# TRECHO FORNECIDO
Não há, em linhas gerais, uma definição precisa de “função social”, e nem mesmo de “propriedade”, sendo estes alguns dos muitos conceitos jurídicos indeterminados encontrados na CRFB e em toda a legislação infraconstitucional e que, em razão de seu conteúdo vago e indeterminado, acabam por permitir ao aplicador da norma que faça a interpretação de seu conceito e defina a sua extensão, o que implica num exercício amplo de discricionariedade pela Administração pouco, ou quase nunca, sindicável pelo Judiciário brasileiro, já que há uma notável resistência de nossos tribunais em interferir no mérito da decisão administrativa.

# TAREFAS
[1] Segundo o trecho, por que a discricionariedade da Administração quase nunca é controlada pelo Judiciário brasileiro?
[2] Reproduza a parte do trecho que vai de "Não há, em linhas" até "da decisão administrativa.", incluindo esses dois pontos.
As linhas não têm nenhuma relação com o trecho.

# DADOS BRUTOS
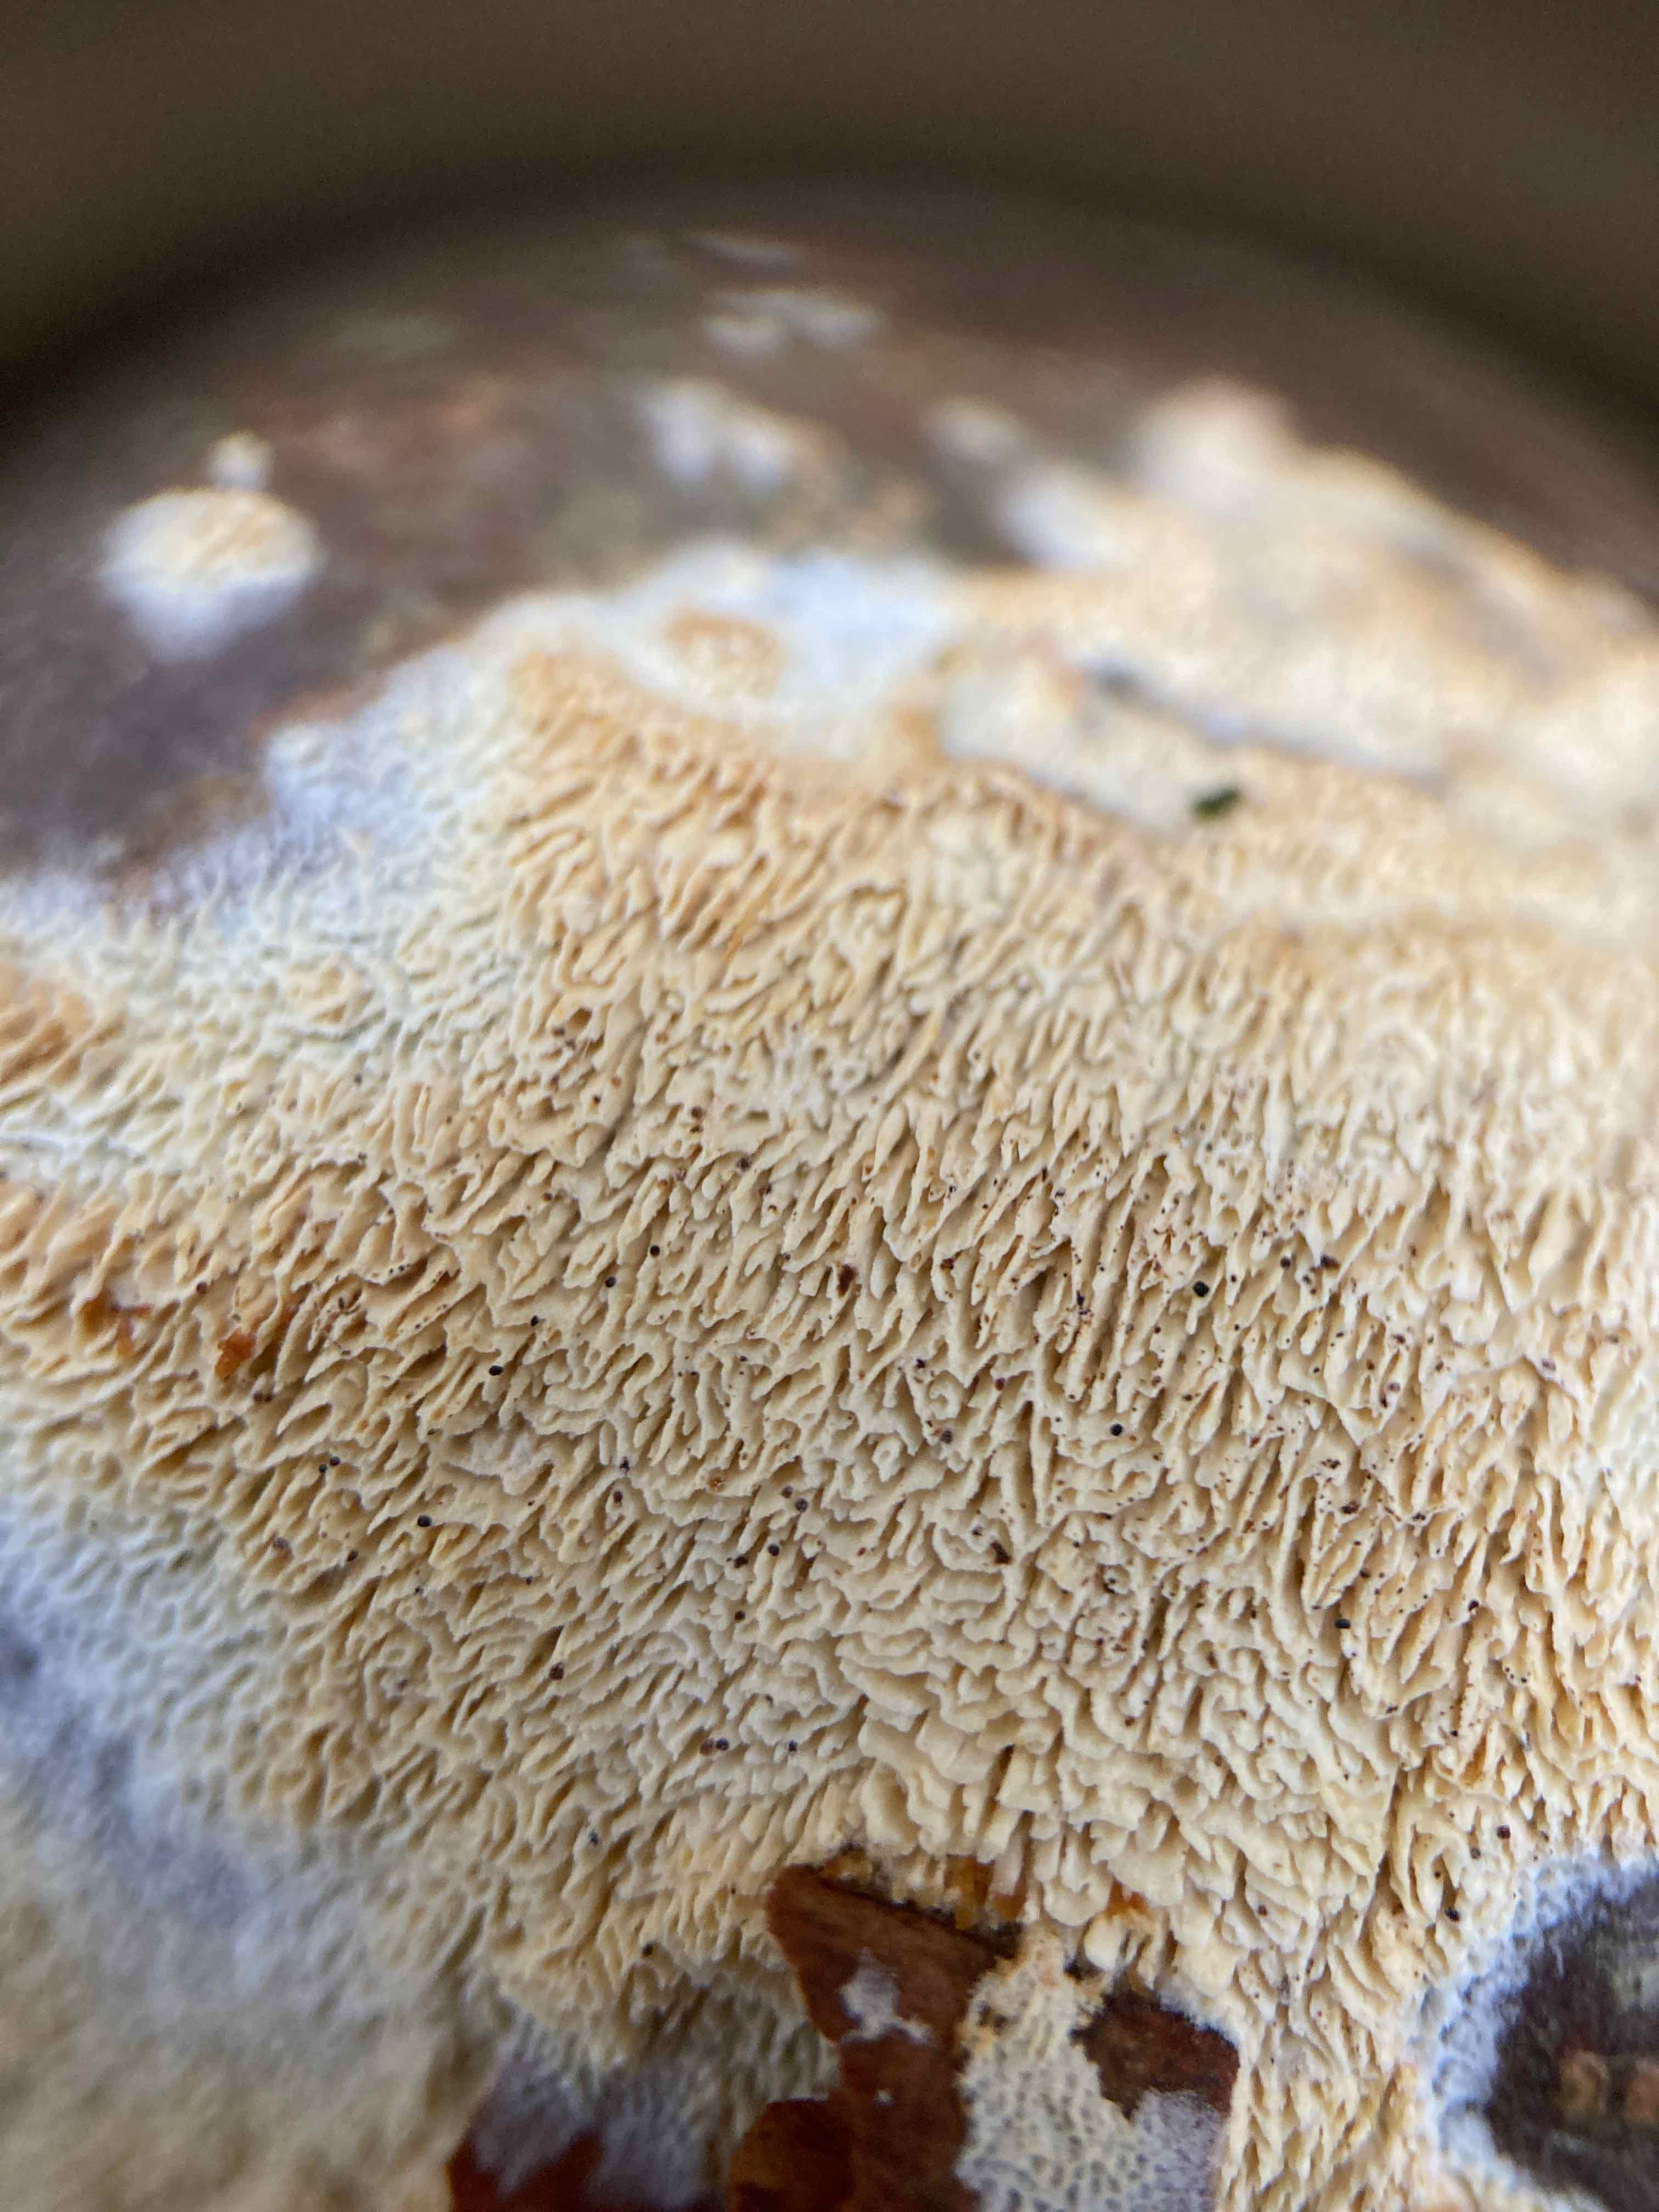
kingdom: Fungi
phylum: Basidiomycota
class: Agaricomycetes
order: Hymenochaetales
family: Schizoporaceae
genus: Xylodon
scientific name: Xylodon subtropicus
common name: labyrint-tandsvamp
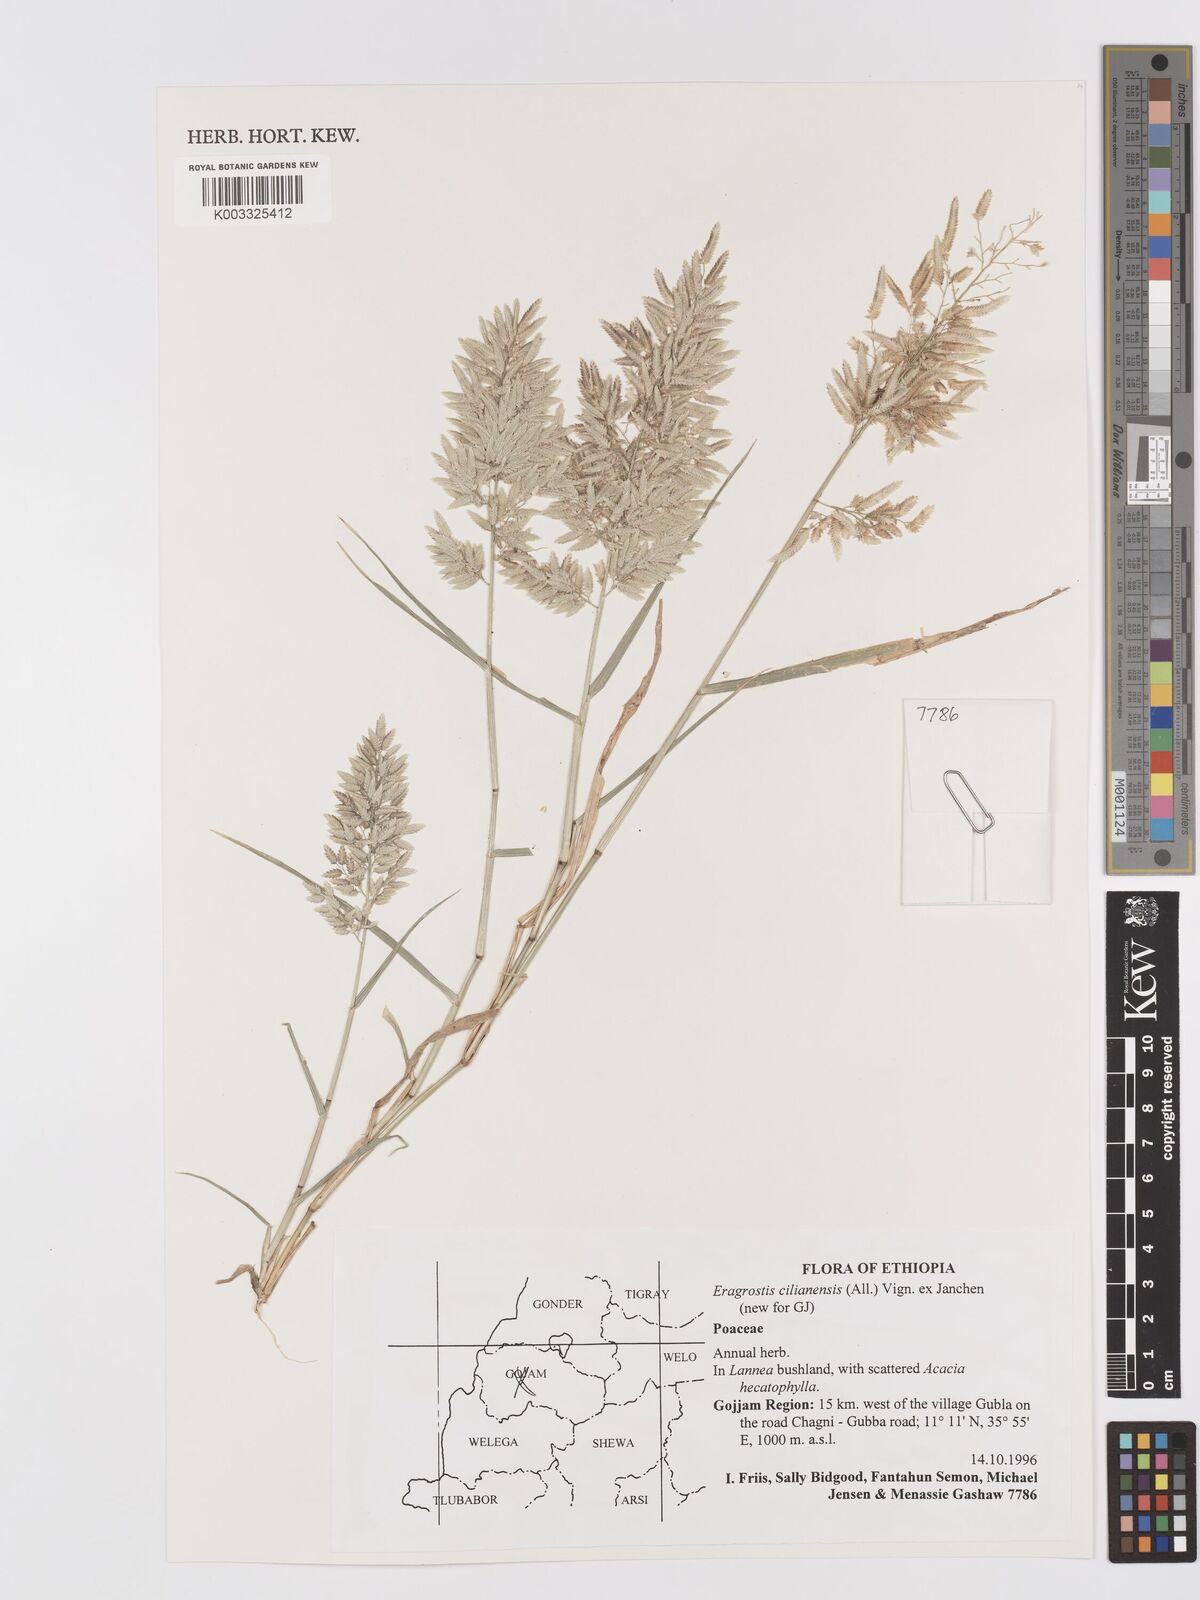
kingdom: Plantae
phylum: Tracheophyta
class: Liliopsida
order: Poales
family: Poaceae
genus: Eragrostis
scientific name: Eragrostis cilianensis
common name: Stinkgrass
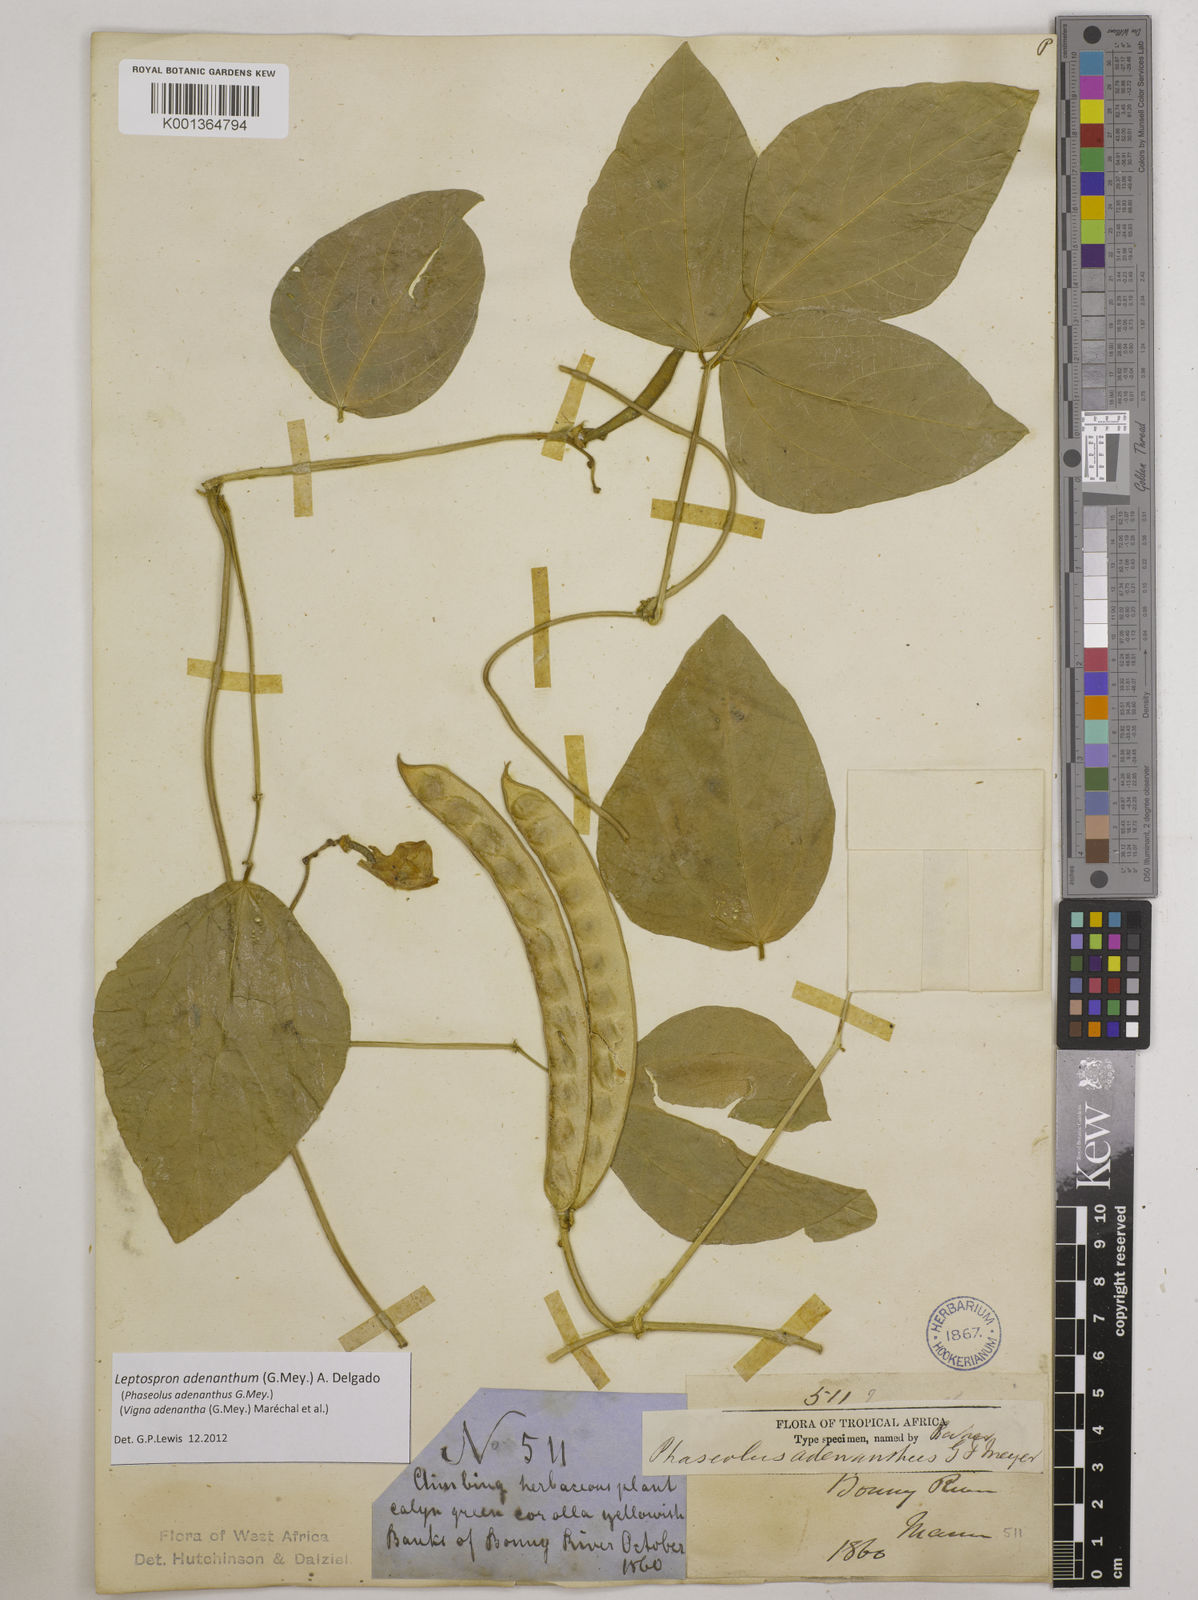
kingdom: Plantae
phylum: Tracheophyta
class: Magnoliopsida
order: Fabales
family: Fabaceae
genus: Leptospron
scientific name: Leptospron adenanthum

# RESPOSTAS ESPERADAS
[1] Porque os tribunais resistem muito a interferir no mérito da decisão administrativa.

[2]
Não há, em linhas gerais, uma definição precisa de “função social”, e nem mesmo de “propriedade”, sendo estes alguns dos muitos conceitos jurídicos indeterminados encontrados na CRFB e em toda a legislação infraconstitucional e que, em razão de seu conteúdo vago e indeterminado, acabam por permitir ao aplicador da norma que faça a interpretação de seu conceito e defina a sua extensão, o que implica num exercício amplo de discricionariedade pela Administração pouco, ou quase nunca, sindicável pelo Judiciário brasileiro, já que há uma notável resistência de nossos tribunais em interferir no mérito da decisão administrativa.